Os protestos do movimento “Black Lives Matter” se espalharam mundo afora, após a morte do segurança George Floyd, nos Estados Unidos, pedindo um basta ao racismo. Até estátuas foram derrubadas.
Milhões de gafanhotos invadiram cidades e fazendas de parte da Argentina e Paraguai, formando nuvens assustadoras e destruindo plantações. Os insetos quase chegaram no Brasil mas, por enquanto, tomaram outro rumo.
E Fabrício Queiroz, ex-assessor do senador Flávio Bolsonaro, finalmente apareceu, no apagar das luzes.

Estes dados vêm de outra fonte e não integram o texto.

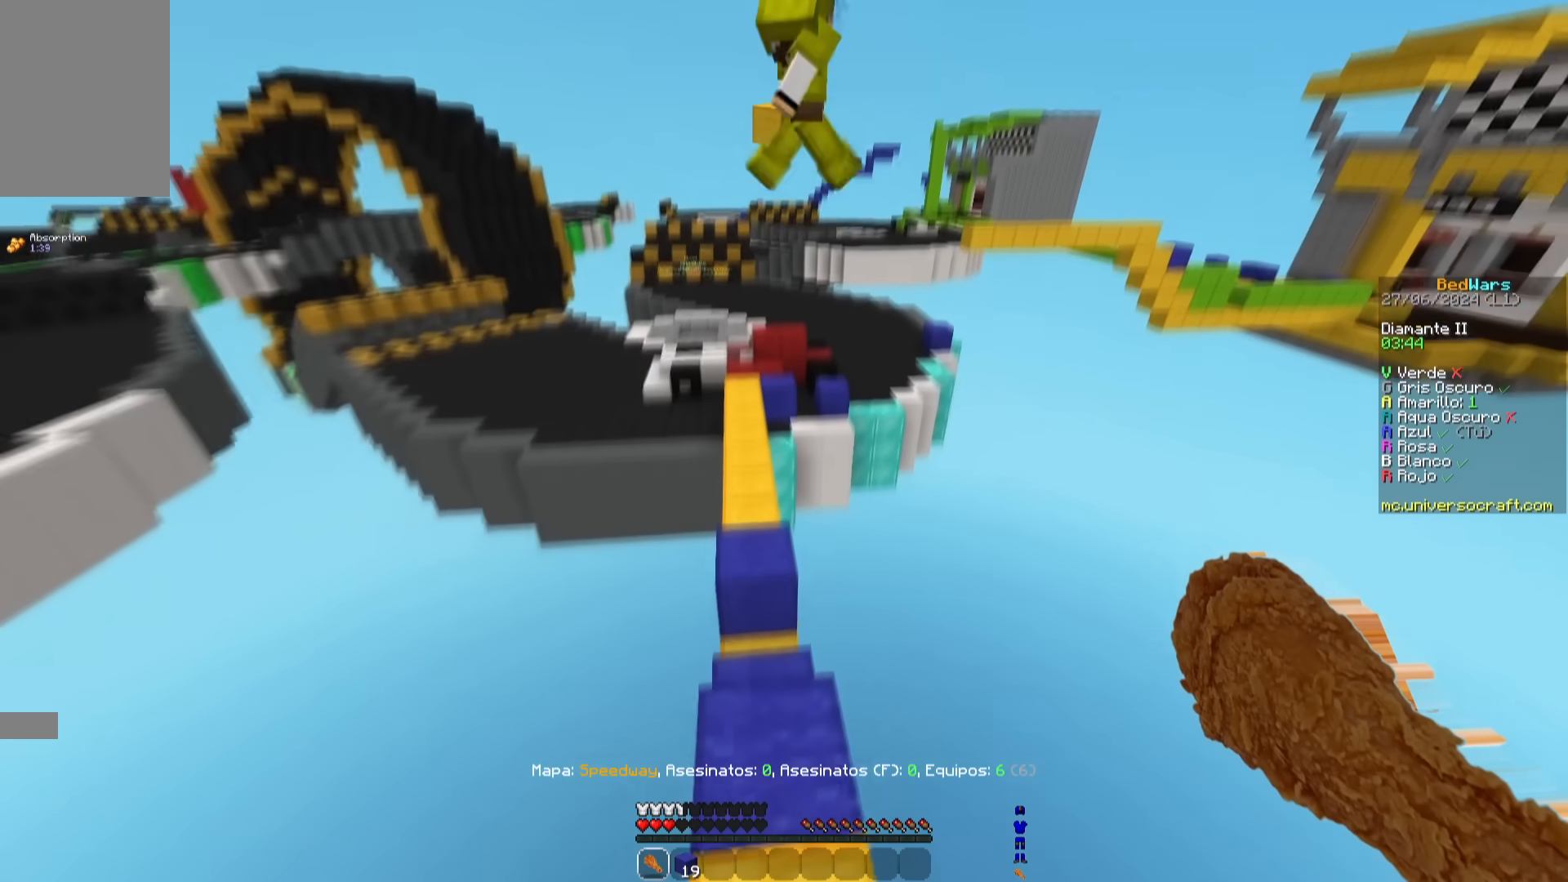
{"keys": ["w"], "mouse": [], "events": [[483, "space", "up"]]}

Quando o semestre parecia encerrado, ainda dava tempo de mais alguma coisa. Desafiando a ficção, a realidade nos trouxe um ciclone-bomba, algo que nem imaginávamos que existia. A passagem do fenômeno meteorológico, no último dia de junho, causou destruição e mortes na região Sul do país, com ventos de até 120 km/h.
“Tivemos um primeiro semestre arrastado, pesado, triste, que vem desafiando nossa maneira de lidar com problemas, mexendo com nosso emocional, testando limites, tirando nosso foco em alguns momentos. Um ano em que ainda não pudemos começar várias coisas que havíamos planejado, já está na metade, mas não vemos a hora de acabar. É complexo, surreal. Uma travessia que, pelo visto, ainda será longa e tensa. Apesar de tudo, acredito que vamos sair mais fortes. Não podemos perder a esperança”, avalia a antropóloga Maria Cristina Neves.
Manoel Carlos, autor de novelas de sucesso como “Por Amor” e “Páginas da Vida”, disse certa vez: “a ficção precisa fazer sentido para as pessoas, a realidade não”. Parecia apenas uma frase. O ano de 2020 tem nos mostrado que não. Preparados para mais um semestre?